Marquis Childs discusses the struggle between the President and the Congress regarding farm policy, the President having recently proposed to the Congress a system of flexible price supports to replace the 90 percent of parity fixed price supports. Secretary of Agriculture Ezra Taft Benson had gotten his way on this aspect of the policy, determined to get the Government out of regulating what the farmers could plant and sell at market.

But in Congress, the advocates of fixed price supports believed they had the votes to defeat the plan and continue with the current system, which had the basic weakness of not providing any solution for the huge glut of farm surpluses in storage and consigned to the Government under the price support program. Many of those commodities were subject to spoliation, such as butter, of which the Government had 65 million pounds in storage, worth 175 million dollars. Overall there were 2.5 billion dollars worth of commodities currently held by the Government, and the President had proposed insulating those commodities so as not to affect the price by being potentially dumped in the general market, limiting their use to school lunch programs and other such beneficial public uses.

He points out that should the surpluses continue to accumulate in 1954, they would overflow the warehouses and such an overflow at the time of the midterm elections could become a heavy political liability for the Administration.

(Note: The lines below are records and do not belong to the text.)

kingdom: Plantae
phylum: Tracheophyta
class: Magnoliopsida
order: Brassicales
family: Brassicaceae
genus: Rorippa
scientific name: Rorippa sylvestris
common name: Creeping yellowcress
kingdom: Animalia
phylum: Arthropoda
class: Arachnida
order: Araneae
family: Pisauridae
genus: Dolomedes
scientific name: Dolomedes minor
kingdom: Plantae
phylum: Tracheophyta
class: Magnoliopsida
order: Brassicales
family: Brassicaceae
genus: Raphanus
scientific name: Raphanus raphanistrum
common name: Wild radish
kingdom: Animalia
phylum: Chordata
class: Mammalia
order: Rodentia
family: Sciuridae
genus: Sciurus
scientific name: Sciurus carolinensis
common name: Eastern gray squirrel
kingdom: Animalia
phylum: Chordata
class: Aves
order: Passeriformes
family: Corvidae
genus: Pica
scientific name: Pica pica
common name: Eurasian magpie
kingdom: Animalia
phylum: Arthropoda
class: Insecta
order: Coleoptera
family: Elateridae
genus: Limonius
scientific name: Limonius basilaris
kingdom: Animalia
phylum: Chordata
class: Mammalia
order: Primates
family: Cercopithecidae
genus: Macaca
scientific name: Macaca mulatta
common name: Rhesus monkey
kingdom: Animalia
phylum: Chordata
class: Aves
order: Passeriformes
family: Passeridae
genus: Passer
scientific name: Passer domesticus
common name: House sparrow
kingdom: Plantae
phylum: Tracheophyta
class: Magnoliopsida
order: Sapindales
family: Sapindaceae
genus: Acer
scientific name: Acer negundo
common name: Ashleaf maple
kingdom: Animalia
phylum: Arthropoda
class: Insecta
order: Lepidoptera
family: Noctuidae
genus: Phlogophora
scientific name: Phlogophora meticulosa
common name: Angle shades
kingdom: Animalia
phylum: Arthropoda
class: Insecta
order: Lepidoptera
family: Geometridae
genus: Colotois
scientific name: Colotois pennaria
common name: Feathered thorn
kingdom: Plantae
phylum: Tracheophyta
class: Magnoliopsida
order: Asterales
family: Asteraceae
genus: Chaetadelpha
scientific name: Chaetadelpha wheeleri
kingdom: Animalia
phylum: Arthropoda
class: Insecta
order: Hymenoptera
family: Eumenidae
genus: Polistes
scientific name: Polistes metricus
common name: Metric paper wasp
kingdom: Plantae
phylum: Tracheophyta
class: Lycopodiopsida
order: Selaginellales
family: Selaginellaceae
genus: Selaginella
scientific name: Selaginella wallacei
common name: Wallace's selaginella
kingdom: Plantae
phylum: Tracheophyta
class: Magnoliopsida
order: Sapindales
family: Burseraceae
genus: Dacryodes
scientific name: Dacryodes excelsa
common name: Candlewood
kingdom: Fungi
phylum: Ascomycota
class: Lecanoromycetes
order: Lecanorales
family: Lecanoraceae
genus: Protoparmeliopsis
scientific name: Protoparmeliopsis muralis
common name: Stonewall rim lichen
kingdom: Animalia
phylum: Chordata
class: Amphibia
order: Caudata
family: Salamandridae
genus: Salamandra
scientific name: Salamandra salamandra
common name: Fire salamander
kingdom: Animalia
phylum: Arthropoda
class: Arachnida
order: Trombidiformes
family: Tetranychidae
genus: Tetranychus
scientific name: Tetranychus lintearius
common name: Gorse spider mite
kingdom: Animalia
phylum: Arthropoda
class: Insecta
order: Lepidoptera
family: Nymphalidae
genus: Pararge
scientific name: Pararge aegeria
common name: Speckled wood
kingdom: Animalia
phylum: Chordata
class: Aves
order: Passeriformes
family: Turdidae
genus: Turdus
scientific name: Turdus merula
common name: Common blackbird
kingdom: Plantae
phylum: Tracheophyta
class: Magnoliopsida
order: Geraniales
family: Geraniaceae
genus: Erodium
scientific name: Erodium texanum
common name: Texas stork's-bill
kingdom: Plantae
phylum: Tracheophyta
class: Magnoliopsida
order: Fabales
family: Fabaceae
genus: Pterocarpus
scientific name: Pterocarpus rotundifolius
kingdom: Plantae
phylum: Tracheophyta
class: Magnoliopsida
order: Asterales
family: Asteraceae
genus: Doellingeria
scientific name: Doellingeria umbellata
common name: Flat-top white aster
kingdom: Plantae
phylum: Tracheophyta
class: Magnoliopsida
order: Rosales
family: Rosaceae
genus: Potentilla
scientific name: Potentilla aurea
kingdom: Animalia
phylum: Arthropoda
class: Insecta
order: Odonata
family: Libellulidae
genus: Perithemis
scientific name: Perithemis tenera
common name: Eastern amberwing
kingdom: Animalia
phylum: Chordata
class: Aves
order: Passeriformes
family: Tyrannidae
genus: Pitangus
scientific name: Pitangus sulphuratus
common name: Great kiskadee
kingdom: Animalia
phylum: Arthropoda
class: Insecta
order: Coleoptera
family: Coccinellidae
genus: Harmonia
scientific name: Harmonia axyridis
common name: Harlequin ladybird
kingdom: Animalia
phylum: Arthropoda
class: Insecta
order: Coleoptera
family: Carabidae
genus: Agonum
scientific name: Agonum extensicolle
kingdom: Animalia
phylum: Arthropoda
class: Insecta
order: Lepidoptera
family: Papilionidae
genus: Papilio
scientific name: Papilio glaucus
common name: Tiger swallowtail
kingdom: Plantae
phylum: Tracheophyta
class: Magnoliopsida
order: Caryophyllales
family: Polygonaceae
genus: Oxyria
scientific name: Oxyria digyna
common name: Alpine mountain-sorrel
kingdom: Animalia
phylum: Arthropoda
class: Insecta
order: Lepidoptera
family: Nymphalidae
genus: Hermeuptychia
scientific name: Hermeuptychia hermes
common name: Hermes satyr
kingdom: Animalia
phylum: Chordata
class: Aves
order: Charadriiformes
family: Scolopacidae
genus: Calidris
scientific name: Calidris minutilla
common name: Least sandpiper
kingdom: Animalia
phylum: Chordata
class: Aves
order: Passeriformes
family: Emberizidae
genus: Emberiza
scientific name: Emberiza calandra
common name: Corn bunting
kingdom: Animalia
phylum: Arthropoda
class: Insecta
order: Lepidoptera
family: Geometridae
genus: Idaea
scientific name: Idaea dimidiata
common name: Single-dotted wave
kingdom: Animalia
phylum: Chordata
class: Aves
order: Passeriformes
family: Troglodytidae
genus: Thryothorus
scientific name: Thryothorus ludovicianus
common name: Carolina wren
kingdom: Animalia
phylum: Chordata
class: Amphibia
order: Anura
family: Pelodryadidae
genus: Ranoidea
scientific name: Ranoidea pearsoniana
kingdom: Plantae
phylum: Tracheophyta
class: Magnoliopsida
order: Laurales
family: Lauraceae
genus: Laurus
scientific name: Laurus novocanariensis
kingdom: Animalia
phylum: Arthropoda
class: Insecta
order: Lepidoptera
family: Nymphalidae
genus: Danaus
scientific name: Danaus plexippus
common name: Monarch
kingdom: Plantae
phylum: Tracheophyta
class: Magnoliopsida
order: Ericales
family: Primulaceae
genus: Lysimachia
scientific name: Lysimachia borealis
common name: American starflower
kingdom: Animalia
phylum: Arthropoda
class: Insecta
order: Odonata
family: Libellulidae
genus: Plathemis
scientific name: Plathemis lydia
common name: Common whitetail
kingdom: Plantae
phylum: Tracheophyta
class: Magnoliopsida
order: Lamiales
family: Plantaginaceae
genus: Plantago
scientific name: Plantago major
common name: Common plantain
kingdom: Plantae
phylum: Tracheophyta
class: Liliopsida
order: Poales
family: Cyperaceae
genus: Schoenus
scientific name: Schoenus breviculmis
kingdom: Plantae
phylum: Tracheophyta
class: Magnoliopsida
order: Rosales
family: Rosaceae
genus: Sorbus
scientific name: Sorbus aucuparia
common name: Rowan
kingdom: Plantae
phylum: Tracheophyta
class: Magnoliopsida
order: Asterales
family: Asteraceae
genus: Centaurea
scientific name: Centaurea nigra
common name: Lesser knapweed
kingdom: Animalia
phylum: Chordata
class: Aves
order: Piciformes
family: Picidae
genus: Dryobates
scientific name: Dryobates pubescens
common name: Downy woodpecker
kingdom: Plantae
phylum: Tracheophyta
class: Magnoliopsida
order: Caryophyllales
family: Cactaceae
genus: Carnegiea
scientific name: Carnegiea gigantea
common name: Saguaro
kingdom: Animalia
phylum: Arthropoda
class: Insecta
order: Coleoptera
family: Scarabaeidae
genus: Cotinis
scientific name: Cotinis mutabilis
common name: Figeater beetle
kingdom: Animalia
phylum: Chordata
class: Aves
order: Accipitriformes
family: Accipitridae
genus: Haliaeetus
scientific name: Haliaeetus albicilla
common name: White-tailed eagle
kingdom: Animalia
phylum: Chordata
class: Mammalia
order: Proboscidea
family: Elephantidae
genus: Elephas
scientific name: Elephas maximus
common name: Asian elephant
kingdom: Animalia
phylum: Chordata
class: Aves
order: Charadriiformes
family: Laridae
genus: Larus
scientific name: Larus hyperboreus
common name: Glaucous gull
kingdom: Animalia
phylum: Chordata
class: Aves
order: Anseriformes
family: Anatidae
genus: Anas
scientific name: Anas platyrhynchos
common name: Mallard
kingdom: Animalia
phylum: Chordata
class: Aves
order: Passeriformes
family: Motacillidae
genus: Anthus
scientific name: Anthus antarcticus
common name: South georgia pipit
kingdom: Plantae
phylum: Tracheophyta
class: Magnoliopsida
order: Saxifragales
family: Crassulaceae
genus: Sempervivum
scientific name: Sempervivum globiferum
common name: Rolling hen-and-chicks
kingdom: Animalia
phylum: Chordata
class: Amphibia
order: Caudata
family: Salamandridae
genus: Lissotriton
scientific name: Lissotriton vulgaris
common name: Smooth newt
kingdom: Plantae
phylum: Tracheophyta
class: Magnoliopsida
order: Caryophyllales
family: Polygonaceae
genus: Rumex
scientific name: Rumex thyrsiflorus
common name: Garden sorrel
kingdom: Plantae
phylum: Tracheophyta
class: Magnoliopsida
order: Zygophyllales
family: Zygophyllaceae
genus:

He indicates that an anomaly in the President's farm proposal was that wool growers would obtain a fixed price support while wool would be sold at the market price, similar to the program of former Secretary of Agriculture Charles Brannan, under President Truman, which was heavily criticized as "socialism" by Republicans, though that program was designed to apply to all farm produce. Mr. Childs suggests that if the wool growers were to obtain such treatment, there was no reason why the same system should not also be applicable to dairy and cotton farmers.

A letter writer from Washington, D.C., president of Railway Express Co., indicates that he had read the editorial of January 7, titled "Parcel Post Rates Should Not Be Cut", and compliments the piece.

A letter writer indicates admiration for Police Chief Frank Littlejohn and wants to know what would be done to those who had perpetrated the "dreadful calumny" against him, involving the recent grand jury presentments in December that he had permitted illegal gambling to operate in Charlotte, accepting bribes to do so, the Superior Court, in a preliminary hearing during the previous week, having found insufficient evidence to support the charges and so dismissed them. This writer believes that those who testified against the Chief were guilty of contempt and perjury.

It is a far different thing to present inadequate evidence of criminal conduct and either contempt or perjury by the prosecution's witnesses, even if, as in this case, the judge expresses disbelief of the State's star witness.

A letter writer from Great Falls, S.C., comments on the President's State of the Union message of January 7 and his stated opposition to "socialized medicine", indicative of how far the AMA had reached with its propaganda. He believes that the AMA did not present true arguments as to why it opposed a health program, only labeling it socialism, which the AMA leaders knew would do more to defeat any proposition on health care than any other argument, as the people were fearful of the terms socialism or communism. He goes on at length on the topic and indicates that if there was to be a healthy population in the country, there had to be established a health program which would benefit most of the people and ensure that private medical practice did not suffer financially as a consequence. He urges doing away with scare words, such as "socialized medicine", and presenting the honest facts.